• ASSIGNED TASK A: In the article on Paris St-Germain, when did Canal Plus purchase the club?

Segment Start: EXERCISE TEXT

By David Esposto
A look back 20 years shows that the parallels exist between Paris St-Germain’s 1991 takeover by Canal Plus and their current owners Qatar Sports Investment – the lavish spending, the top talent, the expectation of immediate success, but will things end differently this time around? As the club begins their Champions League campaign on Tuesday, this is the story of Les Parisiens – from then to now.
The early 1990s were a time of transition for football in France. On the national scene, the glory years of Euro 1984 and the carre magique or Magic Square of Michel Platini, Jean Tigana, Alain Giresse and Luis Fernandez were finished as Les Bleus failed to qualify for the 1990 World Cup and were eliminated in the group stage at Euro 1992. Domestically, clubs who were once led by doctors, forestry workers and civil servants, made way to the new order of banks, media empires and technology firms. On the pitch, the Bernard Tapie-owned Olympique Marseille dominated, capturing four league titles in a row from 1989 to 1992. The tycoon-entrepreneur turned celebrity had turned OM into the greatest side ever assembled in France. In the shadows, however, another revolution was about to begin in France; and it would be televised: Canal Plus purchased Paris St-Germain in May of 1991.
For a league on the outside looking in when it came to profitability and notoriety, Ligue Un was on the rise in the early nineties. The total income of the French domestic top-tier rose dramatically from the 1970s to 1990. In 1970, the league drew revenues of ₣37 million (Francs). In 1990, that number had grown to ₣1.2 billion. With demand evident, Canal Plus jumped on board, realizing the massive potential to compete with Olympique Marseille on the pitch and grab a stranglehold on the sports market in the country. Led by sporting director Charles Bietry and former commentator Michel Denisot, the wheels were set in motion for Paris Saint-Germain’s golden era to begin.
With money flowing and top talent now plying their trade in Paris—the likes of David Ginola, George Weah and Rai, to name a few—PSG set out to not only alter the landscape of the domestic game but to make a splash in Europe as well. Known as perennial underachievers, France’s second-best supported side began to turn heads. After standing idly by for years, watching Marseille win title after title, a change of the guard was necessary for both the sake of Canal Plus’s financial involvement, and for Ligue Un as a whole. That change would come in 1994, as Marseille’s years of dominance would come crashing down following allegations of match-fixing against Tapie, which saw their 1992-93 League title stripped. Meanwhile Paris now had something to cheer about as PSG were crowned league champions the following season. The statement of intent was made, as now all of France were aware of the winning ways of the capital side. But the Ligue Un triumph would be just the beginning.
In the years that followed, Les Parisiens continued to show just how strong of a side they were, both domestically and in Europe. On the home front, they would go on to win three French Cups, two League Cups and, perhaps the biggest success, a European Cup Winners Cup in 1996. In seven years, Canal Plus changed the fortunes of the capital side and brought them to unprecedented heights which could only be rivalled by that of Olympique Marseille. But whether it was a cruel twist of fate, or perhaps success running its course, PSG would again crumble after their 1996 European triumph, as Fernandez, the influential manager and former player, stepped down from his post. Behind the scenes and the success, Bietry and Denisot were blamed for their ignorance in running the side. Former coach Artur Jorge, who was fired by Bietry because his team did not ‘play with a smile’, put things into perspective:
“He did everything possible against us,” Jorge said as he was heading out the door. “He wanted to destroy us. I don’t want to mention the name of the gentleman, but he spent three years doing great harm to PSG. He exercised daily pressure to get the coach fired. If I left Paris, it was because of the political problems inside Canal Plus.”

Segment End: EXERCISE TEXT
Segment Start: RECORDED INFORMATION

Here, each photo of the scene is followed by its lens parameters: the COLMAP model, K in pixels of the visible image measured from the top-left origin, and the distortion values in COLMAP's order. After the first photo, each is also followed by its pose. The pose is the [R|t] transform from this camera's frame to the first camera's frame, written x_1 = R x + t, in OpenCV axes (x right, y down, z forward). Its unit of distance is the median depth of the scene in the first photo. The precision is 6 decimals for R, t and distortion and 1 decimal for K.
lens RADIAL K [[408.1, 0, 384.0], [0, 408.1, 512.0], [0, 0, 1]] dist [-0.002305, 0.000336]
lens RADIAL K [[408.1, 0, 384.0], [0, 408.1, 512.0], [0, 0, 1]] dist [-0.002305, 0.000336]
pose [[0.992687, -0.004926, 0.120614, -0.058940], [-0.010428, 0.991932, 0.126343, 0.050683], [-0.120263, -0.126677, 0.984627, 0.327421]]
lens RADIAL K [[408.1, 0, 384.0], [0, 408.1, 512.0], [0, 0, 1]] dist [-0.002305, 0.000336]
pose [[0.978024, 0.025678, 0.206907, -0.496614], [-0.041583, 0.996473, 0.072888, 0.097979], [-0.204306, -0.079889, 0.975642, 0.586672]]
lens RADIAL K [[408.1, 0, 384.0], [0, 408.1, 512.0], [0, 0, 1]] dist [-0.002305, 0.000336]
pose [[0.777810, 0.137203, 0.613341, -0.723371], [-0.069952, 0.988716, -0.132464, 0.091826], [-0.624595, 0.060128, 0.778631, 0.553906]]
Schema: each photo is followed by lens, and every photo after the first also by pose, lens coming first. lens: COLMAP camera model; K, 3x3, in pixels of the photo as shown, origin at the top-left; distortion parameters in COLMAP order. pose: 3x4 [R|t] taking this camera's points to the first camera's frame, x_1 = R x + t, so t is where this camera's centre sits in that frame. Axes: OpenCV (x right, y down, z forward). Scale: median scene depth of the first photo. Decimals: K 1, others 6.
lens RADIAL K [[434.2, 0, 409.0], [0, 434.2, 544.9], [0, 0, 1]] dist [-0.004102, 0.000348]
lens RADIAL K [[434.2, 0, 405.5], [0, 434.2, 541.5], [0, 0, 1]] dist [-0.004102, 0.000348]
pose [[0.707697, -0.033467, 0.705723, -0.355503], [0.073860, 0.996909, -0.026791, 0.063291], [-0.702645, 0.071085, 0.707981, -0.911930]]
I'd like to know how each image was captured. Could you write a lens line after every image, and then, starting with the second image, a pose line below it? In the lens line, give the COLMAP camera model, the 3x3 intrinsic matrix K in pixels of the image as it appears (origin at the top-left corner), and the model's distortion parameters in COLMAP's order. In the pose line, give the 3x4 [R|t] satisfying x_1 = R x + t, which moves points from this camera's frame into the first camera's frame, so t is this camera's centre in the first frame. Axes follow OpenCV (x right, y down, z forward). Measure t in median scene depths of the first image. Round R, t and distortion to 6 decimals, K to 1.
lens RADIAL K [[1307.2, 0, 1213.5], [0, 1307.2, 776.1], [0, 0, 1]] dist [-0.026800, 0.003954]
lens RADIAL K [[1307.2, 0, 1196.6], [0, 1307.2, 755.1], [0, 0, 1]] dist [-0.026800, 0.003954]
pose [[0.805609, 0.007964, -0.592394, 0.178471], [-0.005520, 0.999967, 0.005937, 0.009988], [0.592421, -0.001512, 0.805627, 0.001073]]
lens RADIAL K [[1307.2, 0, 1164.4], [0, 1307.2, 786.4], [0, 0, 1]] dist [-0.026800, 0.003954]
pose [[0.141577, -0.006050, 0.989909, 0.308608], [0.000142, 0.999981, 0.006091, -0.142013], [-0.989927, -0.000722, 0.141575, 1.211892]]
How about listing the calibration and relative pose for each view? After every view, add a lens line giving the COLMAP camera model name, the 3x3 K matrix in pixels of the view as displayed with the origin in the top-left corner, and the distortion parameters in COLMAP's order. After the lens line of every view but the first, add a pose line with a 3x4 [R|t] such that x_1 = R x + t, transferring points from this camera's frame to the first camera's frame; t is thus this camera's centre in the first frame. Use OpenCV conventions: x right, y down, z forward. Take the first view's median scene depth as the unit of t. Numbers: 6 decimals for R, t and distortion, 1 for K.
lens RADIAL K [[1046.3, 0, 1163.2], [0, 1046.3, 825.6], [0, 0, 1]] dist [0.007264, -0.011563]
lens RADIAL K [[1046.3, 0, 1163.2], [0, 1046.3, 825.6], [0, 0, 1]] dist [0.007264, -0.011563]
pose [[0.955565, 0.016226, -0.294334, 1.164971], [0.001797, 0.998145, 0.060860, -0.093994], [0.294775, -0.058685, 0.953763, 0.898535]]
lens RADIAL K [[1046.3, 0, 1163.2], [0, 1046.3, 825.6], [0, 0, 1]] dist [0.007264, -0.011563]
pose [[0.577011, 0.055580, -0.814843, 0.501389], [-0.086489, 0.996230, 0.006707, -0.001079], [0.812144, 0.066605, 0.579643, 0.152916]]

Segment End: RECORDED INFORMATION

• ASSIGNED TASK B: Retype the entries from the line containing "How about listing" through the last line of the entries, both ends included.

• EXERCISE RESPONSE A: May of 1991.

• EXERCISE RESPONSE B:
How about listing the calibration and relative pose for each view? After every view, add a lens line giving the COLMAP camera model name, the 3x3 K matrix in pixels of the view as displayed with the origin in the top-left corner, and the distortion parameters in COLMAP's order. After the lens line of every view but the first, add a pose line with a 3x4 [R|t] such that x_1 = R x + t, transferring points from this camera's frame to the first camera's frame; t is thus this camera's centre in the first frame. Use OpenCV conventions: x right, y down, z forward. Take the first view's median scene depth as the unit of t. Numbers: 6 decimals for R, t and distortion, 1 for K.
lens RADIAL K [[1046.3, 0, 1163.2], [0, 1046.3, 825.6], [0, 0, 1]] dist [0.007264, -0.011563]
lens RADIAL K [[1046.3, 0, 1163.2], [0, 1046.3, 825.6], [0, 0, 1]] dist [0.007264, -0.011563]
pose [[0.955565, 0.016226, -0.294334, 1.164971], [0.001797, 0.998145, 0.060860, -0.093994], [0.294775, -0.058685, 0.953763, 0.898535]]
lens RADIAL K [[1046.3, 0, 1163.2], [0, 1046.3, 825.6], [0, 0, 1]] dist [0.007264, -0.011563]
pose [[0.577011, 0.055580, -0.814843, 0.501389], [-0.086489, 0.996230, 0.006707, -0.001079], [0.812144, 0.066605, 0.579643, 0.152916]]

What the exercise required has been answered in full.